◆ PROVIDED TEXT:
_ _ _ _ _ _ _

The state machine from the example above will execute only the my_check check instead of all available checks.

Each check function should accept response as the first argument and case as the second one and raise AssertionError if the check fails.

Note that it is preferred to pass check functions as an argument to case.validate_response. In this case, all checks will be executed, and you’ll receive a grouped exception that contains results from all provided checks rather than only the first encountered exception.

If you load your schema lazily, you can extend the state machine inside the pytest fixture:

import pytest


@pytest.fixture
def state_machine():
    schema = schemathesis.from_uri("https://example.schemathesis.io/openapi.json")

    class APIWorkflow(schema.as_state_machine()):
        def setup(self):
            ...  # your scenario setup

    return APIWorkflow

Using pytest fixtures

In case if you need to customize the whole test run, then you can extend the test class:

schema = ...  # Load the API schema here

APIWorkflow = schema.as_state_machine()


class TestAPI(APIWorkflow.TestCase):
    def setUp(self):
        ...  # create a database

    def tearDown(self):
        ...  # drop the database

Or with explicit fixtures:

import pytest

APIWorkflow = schema.as_state_machine()


@pytest.fixture()
def database():
    # create tables & data
    yield
    # drop tables


@pytest.mark.usefixtures("database")
class TestAPI(APIWorkflow.TestCase):
    pass

Note that for pytest or unittest, there is a single test case, which is parametrized on the Hypothesis side. Therefore, it will run only once, not for each test scenario.

Hypothesis configuration

Hypothesis settings can be changed via the settings object on the TestCase class:

from hypothesis import settings

schema = ...  # Load the API schema here

TestCase = schema.as_state_machine().TestCase
TestCase.settings = settings(max_examples=200, stateful_step_count=5)

If you load your schema lazily:

from hypothesis import settings
import pytest


@pytest.fixture
def state_machine():
    ...


def test_statefully(state_machine):
    state_machine.run(
        settings=settings(
            max_examples=200,
            stateful_step_count=5,
        )
    )

With this configuration, there will be twice more test cases with a maximum of five steps in each one.

How to provide initial data for test scenarios?

Often you might want to always make some API calls as a preparation for the test. For example, to create some test data, like users in the system or items in the e-shop stock. It can provide good starting points for scenarios, which is especially useful if your API expects specific input, which is hard to generate randomly.

The best way to do so is by using the Hypothesis’s initialize decorator:

from hypothesis.stateful import initialize

schema = ...  # Load the API schema here

BaseAPIWorkflow = schema.as_state_machine()


class APIWorkflow(BaseAPIWorkflow):
    @initialize(
        target=BaseAPIWorkflow.bundles["/users/"]["POST"],
        case=schema["/users/"]["POST"].as_strategy(),
    )
    def init_user(self, case):
        return self.step(case)

This rule will use the POST /users/ operation strategy and generate random data as input and store the result in a special bundle, where it will be used for dependent API calls. The state machine will run this rule at the beginning of any test scenario.

Important

If you have multiple rules, they will run in arbitrary order, which may not be desired. If you need to run initialization code always at the beginning of each test scenario, use the setup() hook instead.

_ _ _ _ _ _ _

(Entries in a dataset)
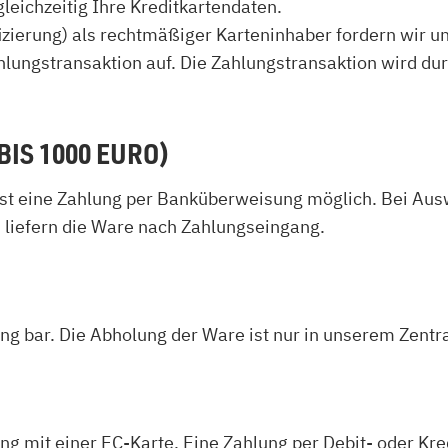
leichzeitig Ihre Kreditkartendaten.
izierung) als rechtmäßiger Karteninhaber fordern wir un
hlungstransaktion auf. Die Zahlungstransaktion wird d
IS 1000 EURO)
t eine Zahlung per Banküberweisung möglich. Bei Ausw
 liefern die Ware nach Zahlungseingang.
g bar. Die Abholung der Ware ist nur in unserem Zentra
g mit einer EC-Karte. Eine Zahlung per Debit- oder Kred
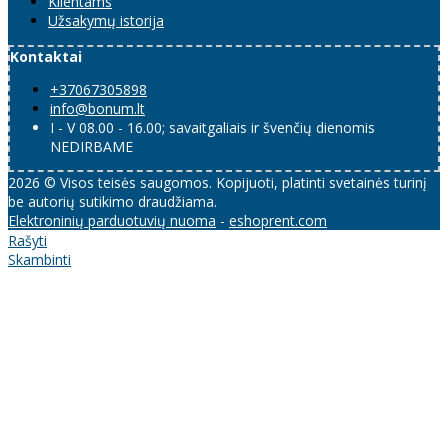
Klientams
Užsakymų istorija
Kontaktai
+37067305898
info@bonum.lt
I - V 08.00 - 16.00; savaitgaliais ir švenčių dienomis
NEDIRBAME
2026 © Visos teisės saugomos. Kopijuoti, platinti svetainės turinį
be autorių sutikimo draudžiama.
Elektroninių parduotuvių nuoma
-
eshoprent.com
Rašyti
Skambinti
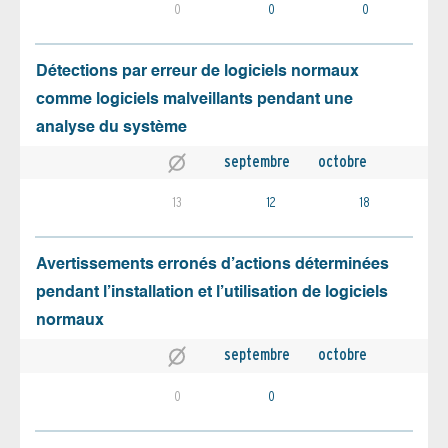
0
0
0
Détections par erreur de logiciels normaux
comme logiciels malveillants pendant une
analyse du système
septembre
octobre
13
12
18
Avertissements erronés d’actions déterminées
pendant l’installation et l’utilisation de logiciels
normaux
septembre
octobre
0
0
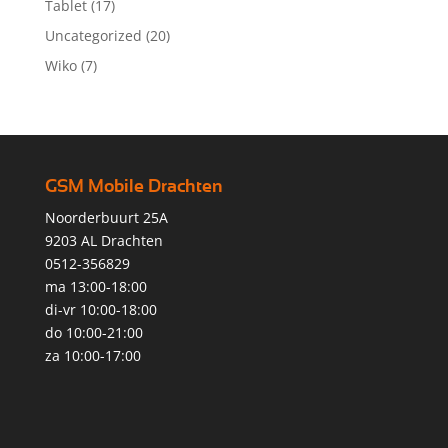
Tablet
(17)
Uncategorized
(20)
Wiko
(7)
GSM Mobile Drachten
Noorderbuurt 25A
9203 AL Drachten
0512-356829
ma 13:00-18:00
di-vr 10:00-18:00
do 10:00-21:00
za 10:00-17:00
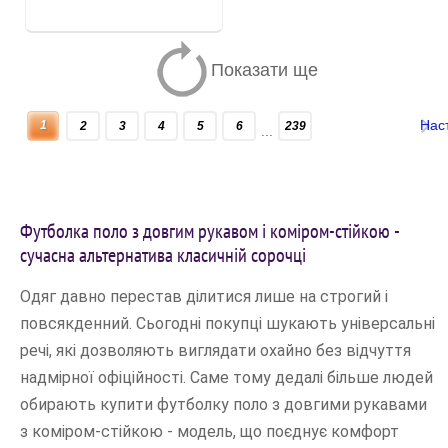
Показати ще
Нас
1
2
3
4
5
6
239
...
Футболка поло з довгим рукавом і коміром-стійкою -
сучасна альтернатива класичній сорочці
Одяг давно перестав ділитися лише на строгий і
повсякденний. Сьогодні покупці шукають універсальні
речі, які дозволяють виглядати охайно без відчуття
надмірної офіційності. Саме тому дедалі більше людей
обирають купити футболку поло з довгими рукавами
з коміром-стійкою - модель, що поєднує комфорт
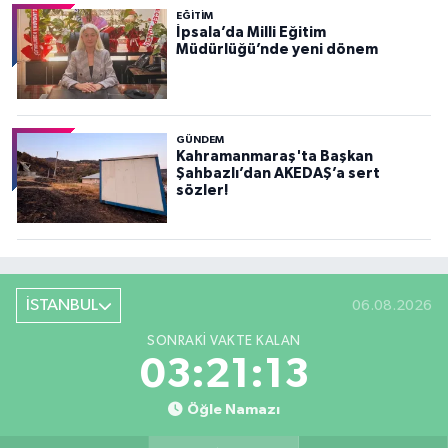
EĞİTİM
İpsala’da Milli Eğitim
Müdürlüğü’nde yeni dönem
GÜNDEM
Kahramanmaraş'ta Başkan
Şahbazlı’dan AKEDAŞ’a sert
sözler!
İSTANBUL
06.08.2026
SONRAKI VAKTE KALAN
03:21:11
Öğle Namazı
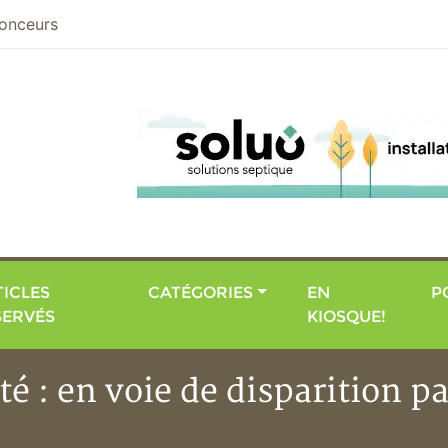
nier
onceurs
ICLES
CATÉGORIES
EN
P
SERVÉS
KIOSQUE!
té : en voie de disparition pa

_ _ _ _ _ _ _

◆ PROBLEMS TO SOLVE:
1) Answer these questions about the Schemathesis documentation:
(a) What should a check function raise if the check fails?
(b) In the Hypothesis configuration example, what value is given for stateful_step_count?
(c) What does the Schemathesis documentation name as the best way to make API calls as preparation for a test?
2) Give the lines of the entries as a numbered list, from the line with "Показати ще" up to and including the line with "Öğle Namazı". Leave out blank lines and pictures.

◆ ANSWERS TO THE EXERCISE:
1)
(a) AssertionError.
(b) 5.
(c) The Hypothesis initialize decorator.

2)
1. Показати ще
2. Нас
3. 1
4. 2
5. 3
6. 4
7. 5
8. 6
9. 239
10. ...
11. Футболка поло з довгим рукавом і коміром-стійкою -
12. сучасна альтернатива класичній сорочці
13. Одяг давно перестав ділитися лише на строгий і
14. повсякденний. Сьогодні покупці шукають універсальні
15. речі, які дозволяють виглядати охайно без відчуття
16. надмірної офіційності. Саме тому дедалі більше людей
17. обирають купити футболку поло з довгими рукавами
18. з коміром-стійкою - модель, що поєднує комфорт
19. EĞİTİM
20. İpsala’da Milli Eğitim
21. Müdürlüğü’nde yeni dönem
22. GÜNDEM
23. Kahramanmaraş'ta Başkan
24. Şahbazlı’dan AKEDAŞ’a sert
25. sözler!
26. İSTANBUL
27. 06.08.2026
28. SONRAKI VAKTE KALAN
29. 03:21:11
30. Öğle Namazı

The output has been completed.